Museum Boymans-Van Beuningen

The opening comment by Wim Beeren, director of the museum, in the catalogue accompanying this show of Walter De Maria’s sculpture and drawings is his most interesting one. “Looking at the work of Walter De Maria, one has the feeling that the artist is absent. Today the monumentality of his works has an impact which does not imply an individual, but which compels us to look at them by the sheer virtue of their presence. This is how we look at ancient monuments which have been preserved and whose makers we shall never know.” Although the publicity around this exhibition emphasized De Maria’s name at the expense of all other information, Beeren’s remark was not without relevance. The steel rods that make up the principal work here, A Computer Which Will Solve Every Problem in the World/3-12 Polygon, 1984, lay timeless and untouchable, almost as impressive as the Thracian gold treasures that were the preceding exhibition in this space.

Yet at the same time, the piece is so imperious and self-assured that it was immediately clear that Beeren had told only half the truth. And even if De Maria could be said to be absent, such a work as this evokes the presence not only of an artist but also of a patron, whether institution or private owner. It’s true that we sometimes admire ancient monuments "whose makers we shall never know’ but we also remember the figures in whose names the monuments were made, and this show memorialized Beeren, the museum, and De Marias patron, the Dia Art Foundation. Moreover, if De Maria’s presence is invisible in his work, the reticence and silence over his process is surely unnecessary. The ritualistic, almost priestly atmosphere surrounding him and other artists connected with Dia has never made sense to me.

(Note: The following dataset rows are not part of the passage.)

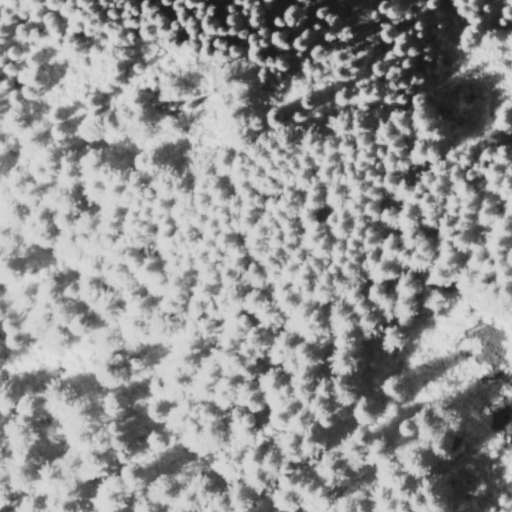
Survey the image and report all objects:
road: (245, 160)
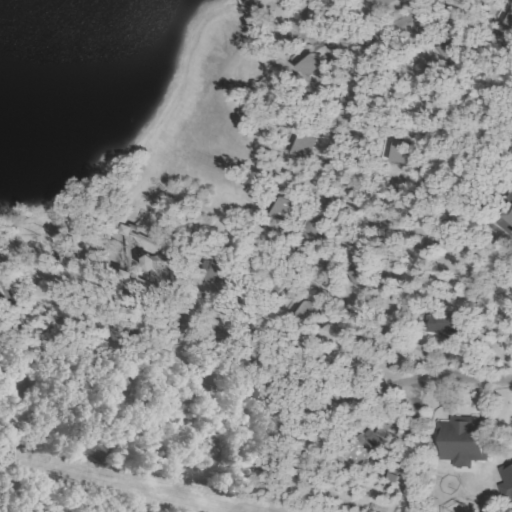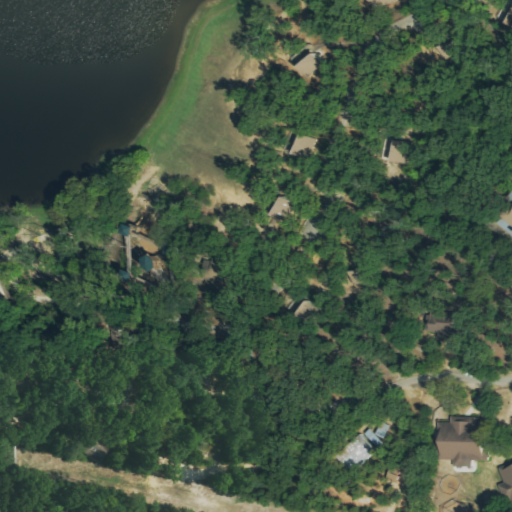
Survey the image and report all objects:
building: (383, 2)
building: (385, 4)
building: (509, 22)
road: (483, 34)
road: (261, 38)
road: (350, 44)
building: (455, 49)
building: (454, 51)
building: (311, 62)
building: (313, 65)
road: (241, 109)
building: (303, 144)
building: (303, 146)
building: (400, 152)
building: (401, 152)
road: (409, 172)
road: (431, 176)
road: (356, 186)
building: (284, 208)
building: (287, 210)
building: (508, 215)
road: (148, 219)
road: (80, 227)
building: (384, 237)
road: (486, 252)
road: (270, 253)
park: (256, 256)
theme park: (256, 256)
road: (30, 263)
building: (226, 275)
building: (365, 280)
road: (374, 280)
road: (275, 285)
building: (2, 291)
building: (2, 294)
road: (152, 314)
building: (301, 314)
road: (356, 319)
road: (395, 323)
road: (61, 324)
building: (444, 324)
building: (449, 324)
building: (123, 336)
road: (446, 361)
building: (220, 375)
building: (26, 378)
road: (237, 392)
road: (37, 404)
road: (357, 415)
road: (360, 433)
building: (463, 440)
building: (468, 442)
road: (426, 443)
building: (94, 445)
building: (97, 452)
road: (323, 466)
road: (305, 476)
building: (507, 482)
road: (474, 485)
building: (508, 486)
road: (42, 490)
road: (488, 496)
road: (54, 502)
road: (391, 509)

These considerations should not obscure the fact that A Computer . . . is esthetically an interesting piece. A roughly triangular arrangement of rows of parallel steel rods or bars lie on a silver-colored floor, lit both by natural daylight and by lamps specifically designed to spread their light evenly. The rods are polygonal, their number of sides increasing from three to twelve as the rows progress. The spaces between them are uniform within each row but not from row to row, so that the work seems distorted in unpredictable variations from some angles, and clear, straight, and open from others. Perhaps it was this almost playful property of the structure that brought De Maria to give the piece its ironic title. A Computer . . . has less to do with modern technology than with the I Ching, and in this it relates back to an earlier work relating to the Chinese oracle, 360°/ Ching/64 Sculptures, 1981; it lacks the strength of The Lightning Field, 1977, or Broken Kilometer, 1979, but it marks a logical step in De Maria’s art.

Paul Groot

Translated from the Dutch by Carolien Stikker.